Sunday, October 25, 2015
The Elegance Series, first up Elegant Earthy: L'Inspiratrice by Divine (2006)
I like aldehydes but I inherently find most of the time the composition they come with are not really me, the classic pairing of aldehydes is florals, and as I've mentioned before pure florals and I rarely are on the same footing to get along. It also makes me saddened that aldehydes are rarely used beyond the genre of floral when Chanel's classic Bois des Iles highlights that in fact aldehydes can get along stupendously with wood notes, in this case sandalwood. I should also mention that aldehydes can frequently connote an elegance in perfumes for their brightening and deepening effect.
Have you ever thought I really wish L'Artisan would mosh their Voleur de Roses with Chanel No.5 Sensual Elixir? Yeah, me neither until I tried Divine's L'Inspiratrice and that is what I get on my skin and you know what it really really works.
L'Inspiratrice starts with playful use of aldehydes, it reminds me of the more softened aldehydes used in Chanel No.5 Sensual Elixir or Eau Premiere, yet the base of this scent is the classic combination of patchouli and roses that is akin to L'Artisan's Voleur de Roses. Now what keeps this composition melded and smooth is the use of delicate vanilla and ylang ylang.
I just want to reiterate that the use of vanilla in this composition does not make it a vanilla scent, in fact this is a prime example of vanilla being used as a smoothing agent and just adding a dollop of sweetness it tames the patchouli enough that the camphorous qualities it can have are kept at bay.
If vanilla is used to tame the patchouli then ylang ylang is used to tame the aldehydes. Ylang Ylang can have a deep camphorous narcotic scent, I love it, but recognize the hot cold effect it has can be alien to some. What is interesting is while modern perfumery is not a big fan of it, if you look at the classic aldehydic scents they used it everywhere, I theorize it is because piercing sweetness of ylang ylang balances out the sharp champagne qualities of aldehydes.

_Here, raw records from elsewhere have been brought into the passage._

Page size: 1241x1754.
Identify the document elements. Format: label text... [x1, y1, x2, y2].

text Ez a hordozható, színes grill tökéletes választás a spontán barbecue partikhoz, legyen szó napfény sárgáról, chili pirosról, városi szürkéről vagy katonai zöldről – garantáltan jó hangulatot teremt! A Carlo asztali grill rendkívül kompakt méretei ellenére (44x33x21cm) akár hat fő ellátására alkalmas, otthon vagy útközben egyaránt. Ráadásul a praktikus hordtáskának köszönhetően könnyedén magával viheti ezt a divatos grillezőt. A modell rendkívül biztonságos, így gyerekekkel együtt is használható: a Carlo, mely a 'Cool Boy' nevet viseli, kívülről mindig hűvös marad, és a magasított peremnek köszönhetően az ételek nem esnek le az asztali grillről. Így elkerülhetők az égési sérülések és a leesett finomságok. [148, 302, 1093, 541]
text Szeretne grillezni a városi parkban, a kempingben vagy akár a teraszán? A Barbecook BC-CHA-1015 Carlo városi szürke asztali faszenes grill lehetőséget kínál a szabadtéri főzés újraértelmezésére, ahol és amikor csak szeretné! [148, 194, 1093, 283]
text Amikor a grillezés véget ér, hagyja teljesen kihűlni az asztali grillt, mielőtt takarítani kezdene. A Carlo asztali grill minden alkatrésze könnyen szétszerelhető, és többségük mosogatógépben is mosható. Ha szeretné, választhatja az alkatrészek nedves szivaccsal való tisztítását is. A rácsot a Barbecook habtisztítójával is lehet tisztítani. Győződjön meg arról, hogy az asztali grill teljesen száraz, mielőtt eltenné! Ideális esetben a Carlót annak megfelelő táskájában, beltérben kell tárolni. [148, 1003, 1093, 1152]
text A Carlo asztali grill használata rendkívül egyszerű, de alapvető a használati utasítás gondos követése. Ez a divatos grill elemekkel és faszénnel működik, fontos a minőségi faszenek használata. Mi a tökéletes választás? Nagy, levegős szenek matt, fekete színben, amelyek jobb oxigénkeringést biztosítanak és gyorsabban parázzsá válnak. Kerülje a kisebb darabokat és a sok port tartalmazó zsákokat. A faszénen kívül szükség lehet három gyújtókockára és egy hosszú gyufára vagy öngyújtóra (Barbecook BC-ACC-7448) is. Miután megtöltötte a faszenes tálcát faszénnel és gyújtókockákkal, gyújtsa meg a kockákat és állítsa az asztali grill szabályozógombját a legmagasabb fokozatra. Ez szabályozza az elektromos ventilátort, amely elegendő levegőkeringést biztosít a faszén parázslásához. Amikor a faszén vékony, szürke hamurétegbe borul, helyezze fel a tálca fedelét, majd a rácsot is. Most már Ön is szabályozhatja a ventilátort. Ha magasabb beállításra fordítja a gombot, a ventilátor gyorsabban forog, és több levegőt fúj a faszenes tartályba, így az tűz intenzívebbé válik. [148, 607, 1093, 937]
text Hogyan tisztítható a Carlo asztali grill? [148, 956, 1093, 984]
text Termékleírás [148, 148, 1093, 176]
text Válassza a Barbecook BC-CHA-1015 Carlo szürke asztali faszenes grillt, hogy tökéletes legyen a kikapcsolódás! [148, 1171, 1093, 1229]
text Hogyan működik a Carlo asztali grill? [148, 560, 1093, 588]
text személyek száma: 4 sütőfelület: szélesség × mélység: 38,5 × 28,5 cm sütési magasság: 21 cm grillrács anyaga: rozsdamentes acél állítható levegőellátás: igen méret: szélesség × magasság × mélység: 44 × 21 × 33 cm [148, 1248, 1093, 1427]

But you are probably asking what about the rose? The rose in L'Inspiratrice is a soft velvety skin rose, it melds to the wearer and plays the vital supporting role to the patchouli, it is what I call a cuddly somewhat maternal rose, there is no bite but neither is it virginal. It just exists plushly.
L'Inspiratrice melds beautifully with the wearer, the effect is elegant but warm, it is velvety without being suffocating. The lack of suffocation I give credit to the dry cocoa patchouli that is used and no heavy ambering or syrup notes. After Chanel's Bois des Iles this is the next prime example I can think of that aldehydes can meld beautifully to wood based creations.
Try if you like Chanel's Coromandel, No.5 Sensual Elixir, Bois des Iles or L'Artisan's Voleur de Roses.